Vues anormales des vies normales
Sous ce joli titre, Philippe Dagen présente dans le Monde 2 du 4 avril 2009 le travail de deux photographes : Lucie de Barbuat et Simon Brodbeck. Les photographies publiées dans le magazine peuvent être visualisées ici. On en trouvera d’autres sur le site des artistes.
Grâce à l’usage d’un pied télescopique et mobile, les deux photographes captent des scènes de la vie quotidienne, prises depuis le dessus. P. Dagen voit dans ce dispositif une géométrisation du monde sensible : « les vivants deviennent des gisants, les lits des dessins, les espaces des plans, la vie une géométrie et une énigme ». Il perçoit d’abord l’étrangeté que ce point de vue donne à des scènes quotidiennes et insiste sur la dimension artistique de ce travail. Il le rapproche des « tableaux-pièges » de Spoerri dans lesquels celui-ci accroche au mur des tables sur lesquelles il a collé les assiettes et les reliefs de repas. On y trouve en effet le même basculement de l’horizontal au vertical.
Pour évoquer ce qu’ils appellent des « scènes de vie », les artistes évoquent aussi sur leur site un « espace défini » et un « cadre rigoureux« . L’appareil photographique ne s’interpose plus entre le photographe et le sujet. Son oubli permet au sujet de trouver une « pose qui n’est qu’attitude naturelle, anodine ». La confrontation entre ce quotidien banal et une esthétique stricte agit pour eux comme « un révélateur de sentiments » qui permet de « présenter les multiples facettes de « moments sincères ». Si les mots clés des photographes pour qualifier leurs images sont ambivalents : « bien-être, inquiétude, tendresse, solitude, complicité, jeu, repos », ils renvoient tous au registre du personnel et du sensible
Géométrie ou sentiment ?

• _Demande écrite a_: D'après l'extrait de page, quels sont les deux photographes dont Philippe Dagen présente le travail ?

• _Données fournies_:
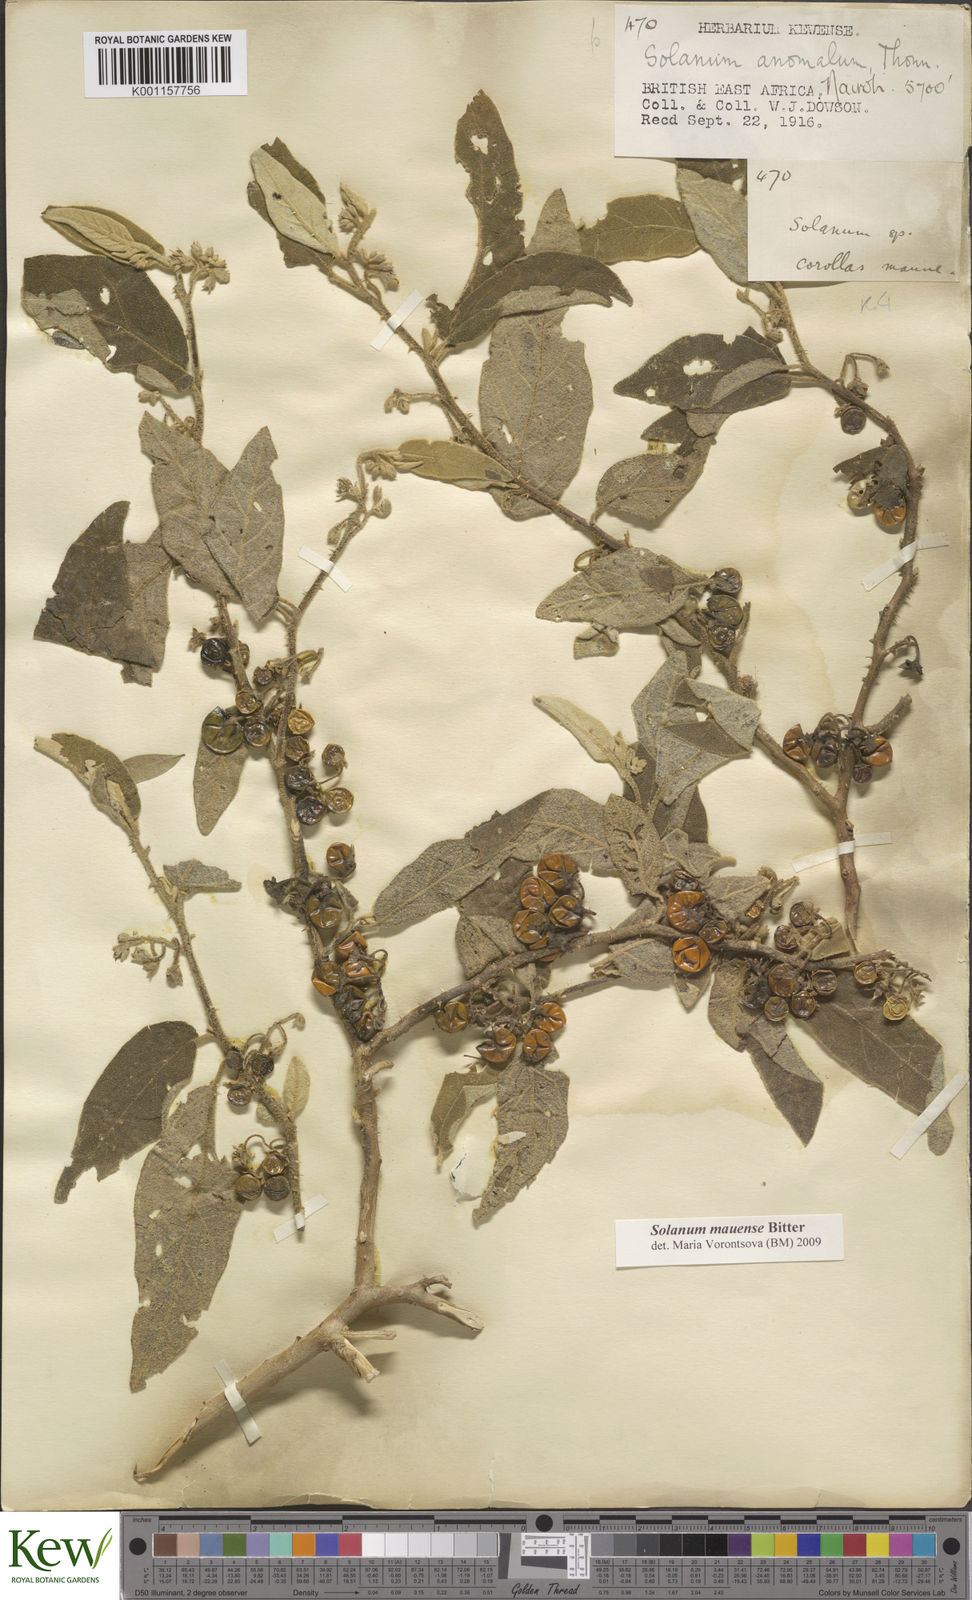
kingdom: Plantae
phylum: Tracheophyta
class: Magnoliopsida
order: Solanales
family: Solanaceae
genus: Solanum
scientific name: Solanum mauense
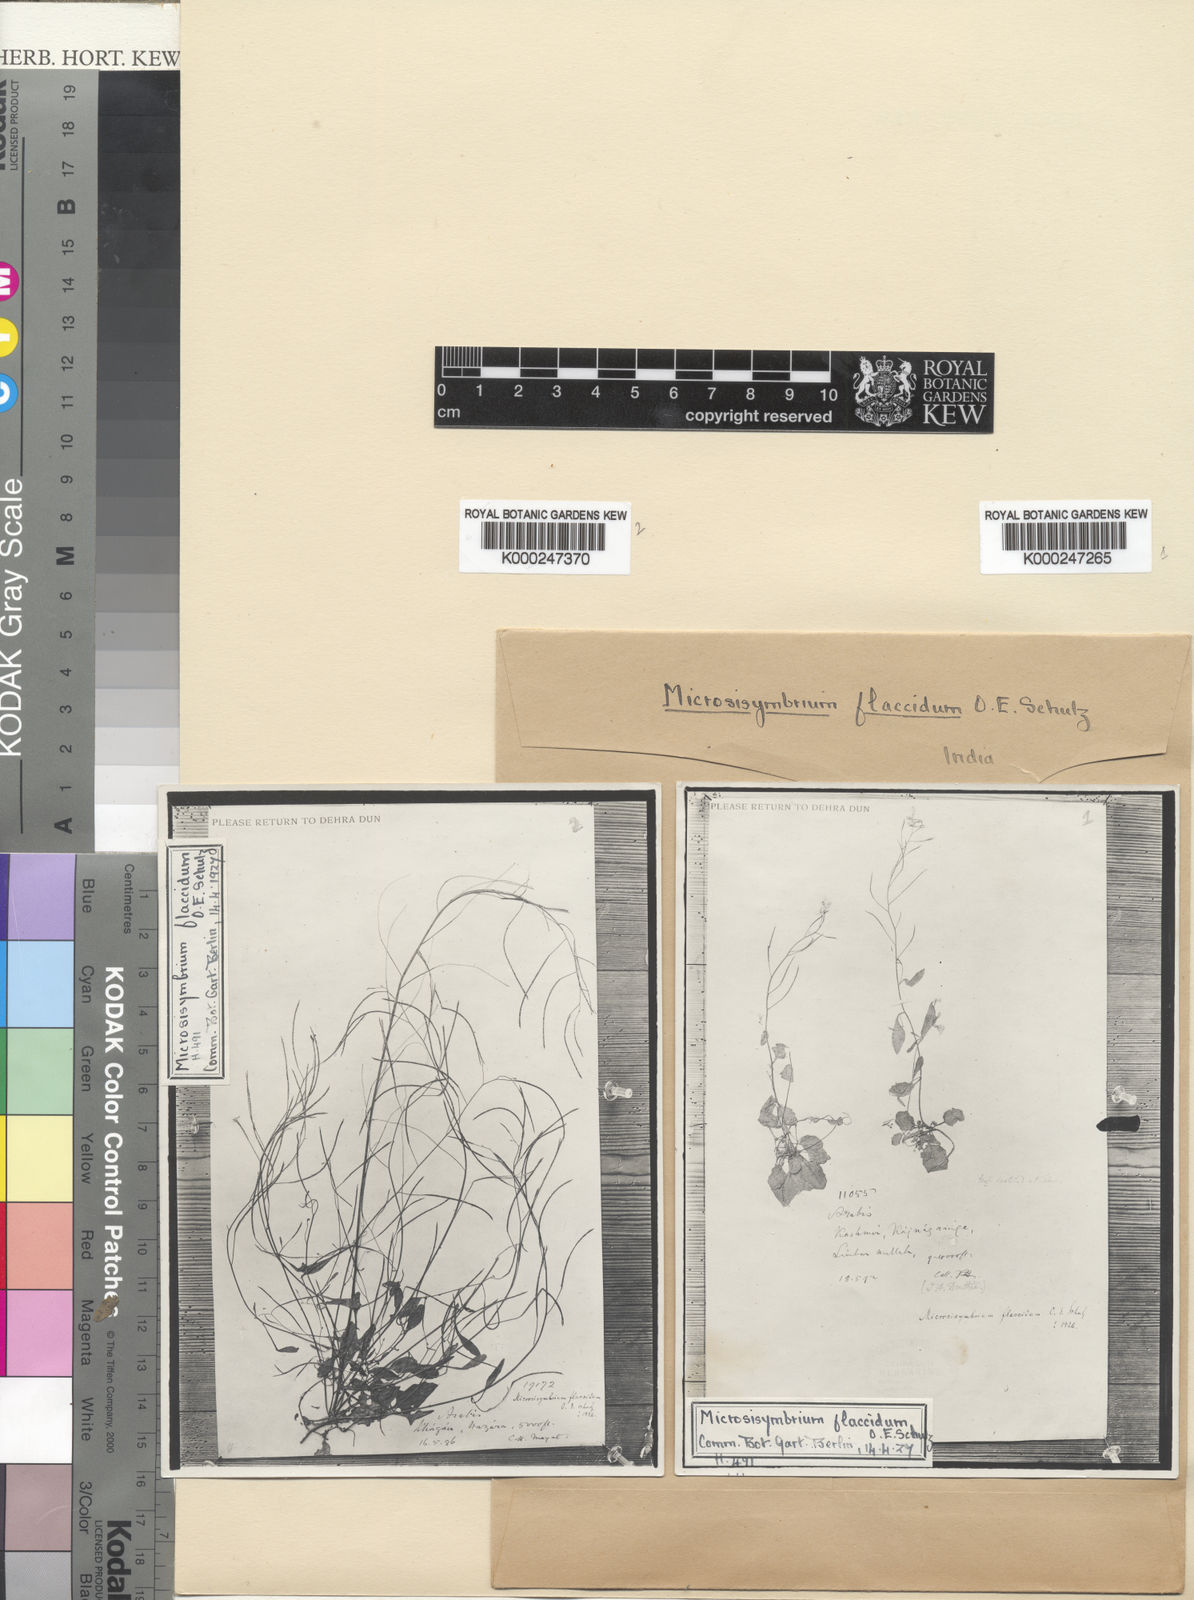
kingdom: Plantae
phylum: Tracheophyta
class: Magnoliopsida
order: Brassicales
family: Brassicaceae
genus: Crucihimalaya
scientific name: Crucihimalaya wallichii
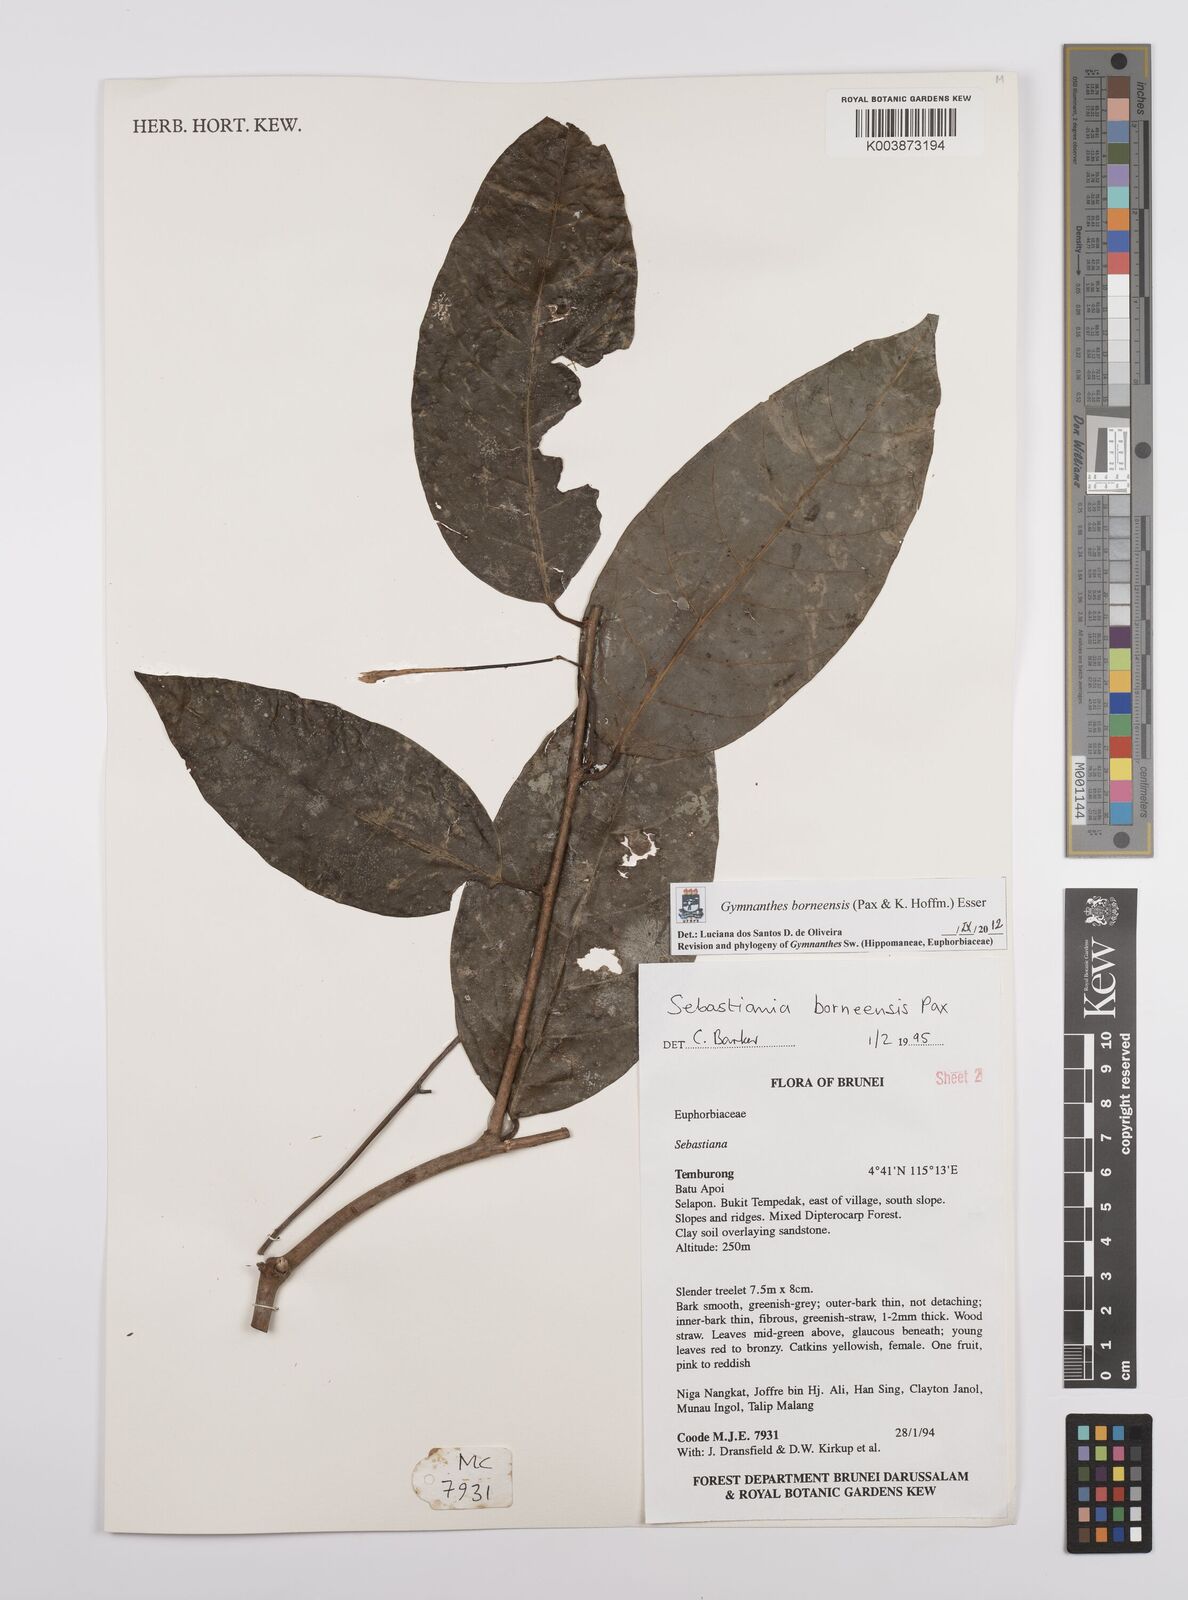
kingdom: Plantae
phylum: Tracheophyta
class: Magnoliopsida
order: Malpighiales
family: Euphorbiaceae
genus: Gymnanthes
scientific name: Gymnanthes borneensis
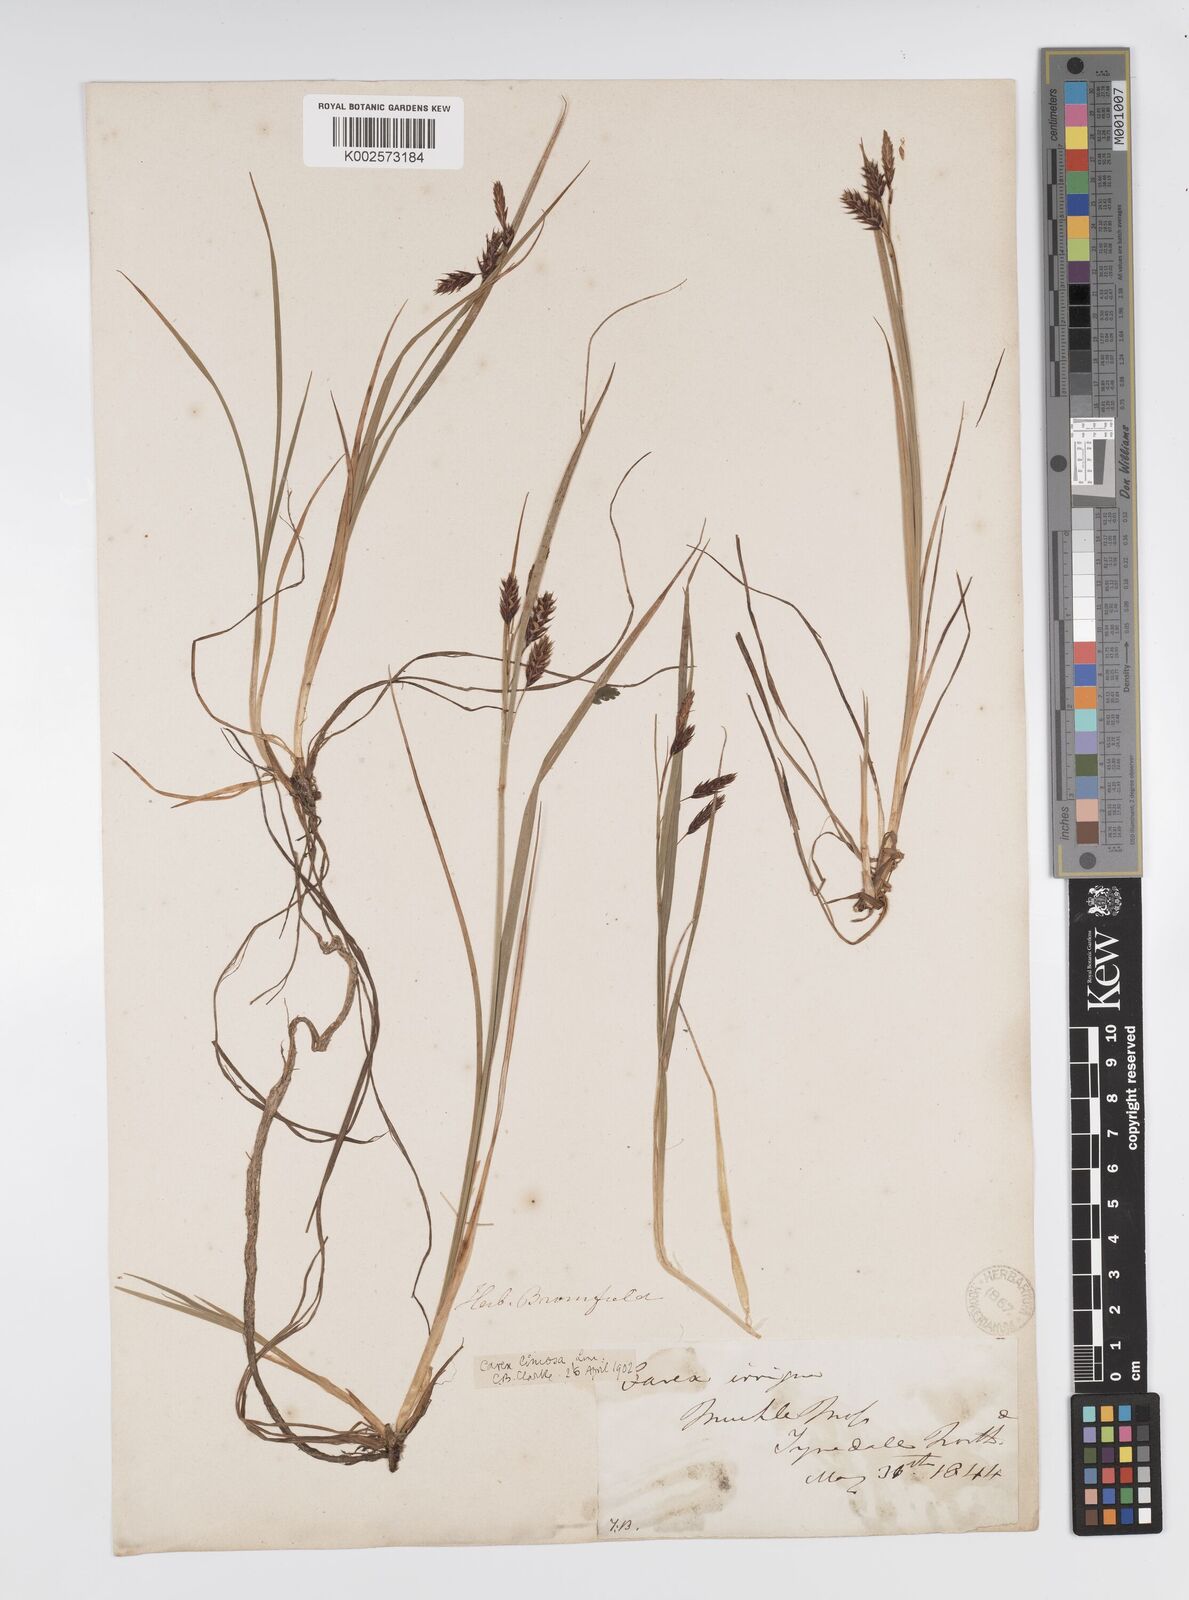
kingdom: Plantae
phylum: Tracheophyta
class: Liliopsida
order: Poales
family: Cyperaceae
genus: Carex
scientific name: Carex magellanica
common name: Bog sedge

• _Demande écrite b_: Reprenez mot pour mot toutes les lignes des fiches ci-dessus, sans les images.

• _Réponse écrite a_: Lucie de Barbuat et Simon Brodbeck.

• _Réponse écrite b_:
kingdom: Plantae
phylum: Tracheophyta
class: Magnoliopsida
order: Solanales
family: Solanaceae
genus: Solanum
scientific name: Solanum mauense
kingdom: Plantae
phylum: Tracheophyta
class: Magnoliopsida
order: Brassicales
family: Brassicaceae
genus: Crucihimalaya
scientific name: Crucihimalaya wallichii
kingdom: Plantae
phylum: Tracheophyta
class: Magnoliopsida
order: Malpighiales
family: Euphorbiaceae
genus: Gymnanthes
scientific name: Gymnanthes borneensis
kingdom: Plantae
phylum: Tracheophyta
class: Liliopsida
order: Poales
family: Cyperaceae
genus: Carex
scientific name: Carex magellanica
common name: Bog sedge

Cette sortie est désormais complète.